* **PROBLEM DESCRIPTION**: Can you repeat every line of text in the material below word for word, leaving the pictures out of your answer?

* **RECORDS TO PROCESS**:
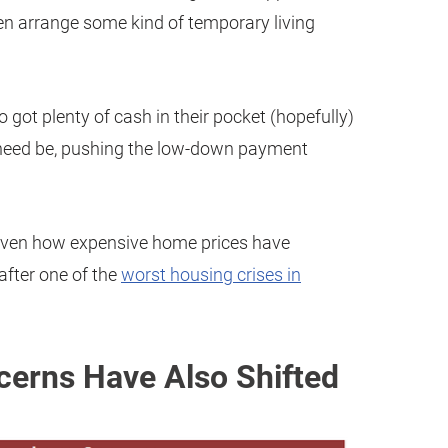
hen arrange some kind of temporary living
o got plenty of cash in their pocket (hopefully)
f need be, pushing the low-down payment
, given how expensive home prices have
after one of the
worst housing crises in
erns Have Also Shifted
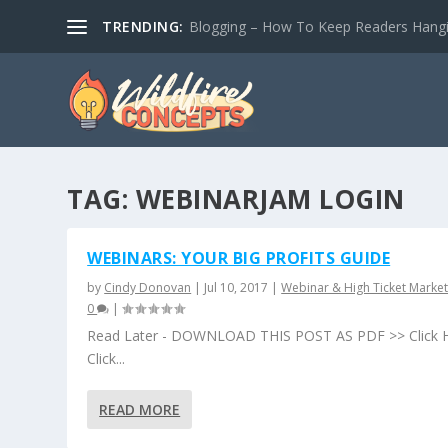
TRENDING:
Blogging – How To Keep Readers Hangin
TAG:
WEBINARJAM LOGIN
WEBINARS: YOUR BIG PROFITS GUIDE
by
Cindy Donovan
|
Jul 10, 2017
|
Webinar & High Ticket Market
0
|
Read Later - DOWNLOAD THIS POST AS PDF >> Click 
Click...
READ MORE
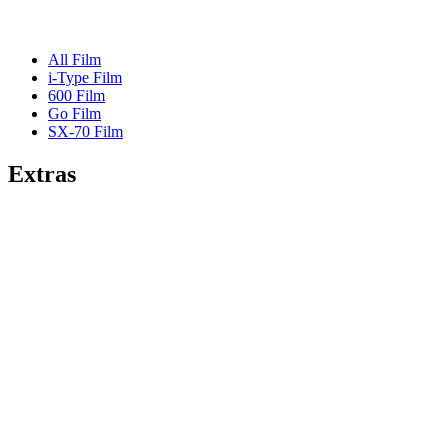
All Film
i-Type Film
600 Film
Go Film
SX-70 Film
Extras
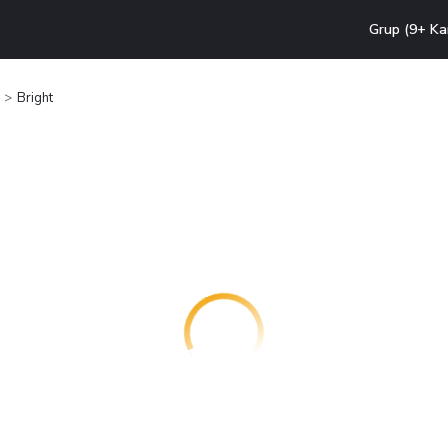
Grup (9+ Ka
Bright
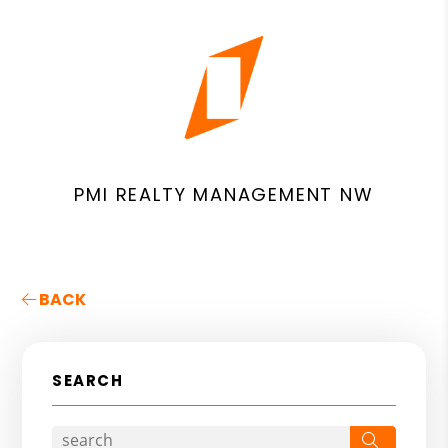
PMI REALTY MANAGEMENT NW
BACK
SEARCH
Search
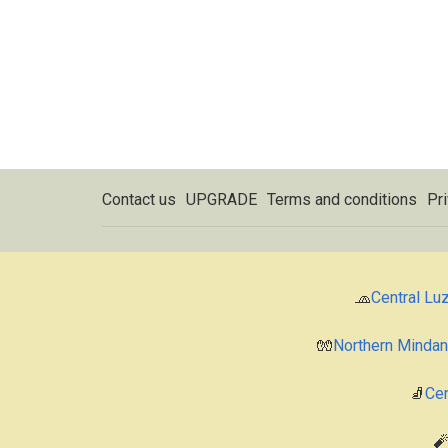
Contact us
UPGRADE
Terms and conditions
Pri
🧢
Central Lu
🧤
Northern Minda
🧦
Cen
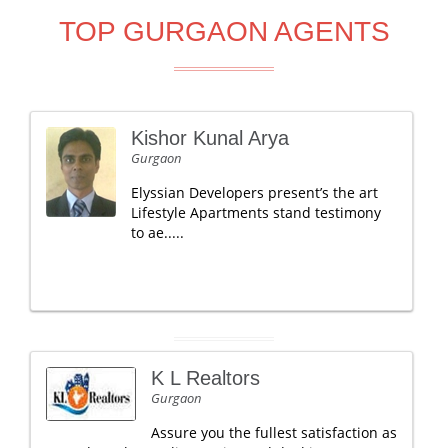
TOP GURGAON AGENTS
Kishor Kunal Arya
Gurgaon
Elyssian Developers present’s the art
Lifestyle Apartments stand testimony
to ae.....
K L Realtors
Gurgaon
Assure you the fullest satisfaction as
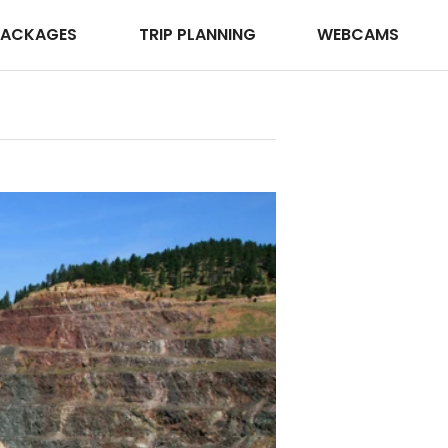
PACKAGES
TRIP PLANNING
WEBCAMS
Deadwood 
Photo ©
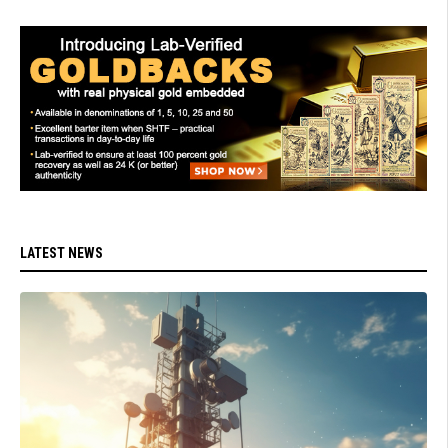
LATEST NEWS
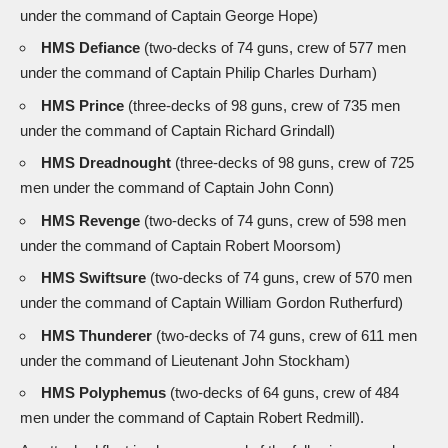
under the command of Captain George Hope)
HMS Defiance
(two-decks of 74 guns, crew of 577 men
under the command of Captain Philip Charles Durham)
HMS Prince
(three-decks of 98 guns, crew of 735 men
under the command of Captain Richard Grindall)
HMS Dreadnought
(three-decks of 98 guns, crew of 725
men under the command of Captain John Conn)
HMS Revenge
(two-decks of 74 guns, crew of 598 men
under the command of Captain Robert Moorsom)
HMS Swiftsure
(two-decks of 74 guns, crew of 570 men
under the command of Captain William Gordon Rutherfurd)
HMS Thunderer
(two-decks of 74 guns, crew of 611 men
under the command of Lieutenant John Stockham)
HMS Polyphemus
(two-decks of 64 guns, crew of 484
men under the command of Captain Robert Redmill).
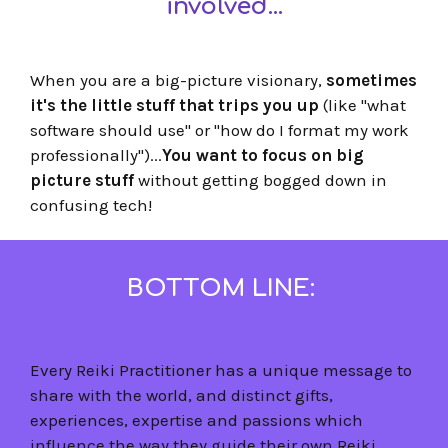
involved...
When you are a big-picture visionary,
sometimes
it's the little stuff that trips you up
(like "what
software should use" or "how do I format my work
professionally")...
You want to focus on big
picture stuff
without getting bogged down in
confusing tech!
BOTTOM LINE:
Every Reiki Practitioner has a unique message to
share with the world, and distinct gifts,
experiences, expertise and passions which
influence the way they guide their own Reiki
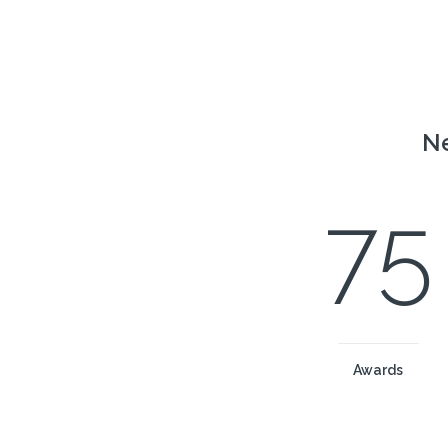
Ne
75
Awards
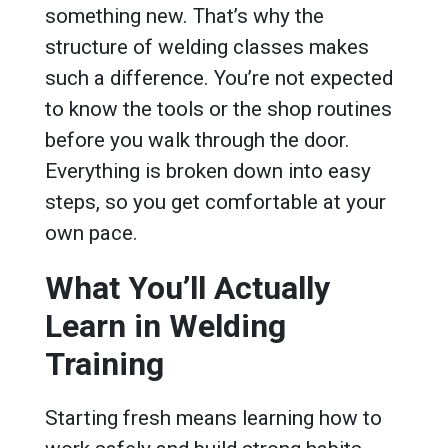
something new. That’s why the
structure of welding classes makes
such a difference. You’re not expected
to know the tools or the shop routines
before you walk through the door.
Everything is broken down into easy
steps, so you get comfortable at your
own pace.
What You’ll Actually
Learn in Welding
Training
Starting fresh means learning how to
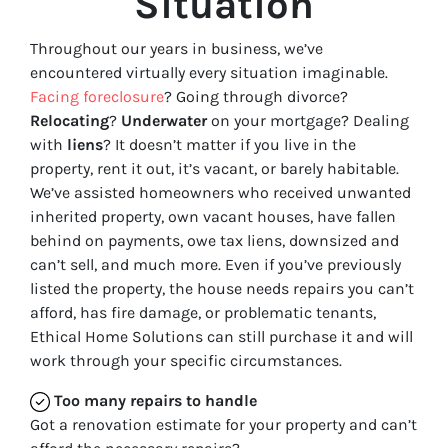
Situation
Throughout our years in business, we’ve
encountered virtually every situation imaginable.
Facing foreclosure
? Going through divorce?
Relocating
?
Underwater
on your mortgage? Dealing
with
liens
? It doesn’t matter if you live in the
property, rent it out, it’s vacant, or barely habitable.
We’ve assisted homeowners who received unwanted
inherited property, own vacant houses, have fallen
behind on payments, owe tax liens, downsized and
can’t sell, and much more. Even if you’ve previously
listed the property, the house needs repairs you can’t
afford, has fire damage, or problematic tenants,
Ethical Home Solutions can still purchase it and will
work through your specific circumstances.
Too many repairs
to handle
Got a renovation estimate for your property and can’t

* **TASK RESULT**:
hen arrange some kind of temporary living
o got plenty of cash in their pocket (hopefully)
f need be, pushing the low-down payment
, given how expensive home prices have
after one of the
worst housing crises in
erns Have Also Shifted
TRENDING:
Blogging – How To Keep Readers Hangin
TAG:
WEBINARJAM LOGIN
WEBINARS: YOUR BIG PROFITS GUIDE
by
Cindy Donovan
|
Jul 10, 2017
|
Webinar & High Ticket Market
0
|
Read Later - DOWNLOAD THIS POST AS PDF >> Click 
Click...
READ MORE
All Film
i-Type Film
600 Film
Go Film
SX-70 Film
Extras
Grup (9+ Ka
Bright
PMI REALTY MANAGEMENT NW
BACK
SEARCH
Search
Contact us
UPGRADE
Terms and conditions
Pri
🧢
Central Lu
🧤
Northern Minda
🧦
Cen
TOP GURGAON AGENTS
Kishor Kunal Arya
Gurgaon
Elyssian Developers present’s the art
Lifestyle Apartments stand testimony
to ae.....
K L Realtors
Gurgaon
Assure you the fullest satisfaction as
PACKAGES
TRIP PLANNING
WEBCAMS
Deadwood 
Photo ©
LATEST NEWS
under the command of Captain George Hope)
HMS Defiance
(two-decks of 74 guns, crew of 577 men
under the command of Captain Philip Charles Durham)
HMS Prince
(three-decks of 98 guns, crew of 735 men
under the command of Captain Richard Grindall)
HMS Dreadnought
(three-decks of 98 guns, crew of 725
men under the command of Captain John Conn)
HMS Revenge
(two-decks of 74 guns, crew of 598 men
under the command of Captain Robert Moorsom)
HMS Swiftsure
(two-decks of 74 guns, crew of 570 men
under the command of Captain William Gordon Rutherfurd)
HMS Thunderer
(two-decks of 74 guns, crew of 611 men
under the command of Lieutenant John Stockham)
HMS Polyphemus
(two-decks of 64 guns, crew of 484
men under the command of Captain Robert Redmill).
involved...
When you are a big-picture visionary,
sometimes
it's the little stuff that trips you up
(like "what
software should use" or "how do I format my work
professionally")...
You want to focus on big
picture stuff
without getting bogged down in
confusing tech!
BOTTOM LINE:
Every Reiki Practitioner has a unique message to
share with the world, and distinct gifts,
experiences, expertise and passions which
influence the way they guide their own Reiki
Ne
75
Awards
something new. That’s why the
structure of welding classes makes
such a difference. You’re not expected
to know the tools or the shop routines
before you walk through the door.
Everything is broken down into easy
steps, so you get comfortable at your
own pace.
What You’ll Actually
Learn in Welding
Training
Starting fresh means learning how to
Situation
Throughout our years in business, we’ve
encountered virtually every situation imaginable.
Facing foreclosure
? Going through divorce?
Relocating
?
Underwater
on your mortgage? Dealing
with
liens
? It doesn’t matter if you live in the
property, rent it out, it’s vacant, or barely habitable.
We’ve assisted homeowners who received unwanted
inherited property, own vacant houses, have fallen
behind on payments, owe tax liens, downsized and
can’t sell, and much more. Even if you’ve previously
listed the property, the house needs repairs you can’t
afford, has fire damage, or problematic tenants,
Ethical Home Solutions can still purchase it and will
work through your specific circumstances.
Too many repairs
to handle
Got a renovation estimate for your property and can’t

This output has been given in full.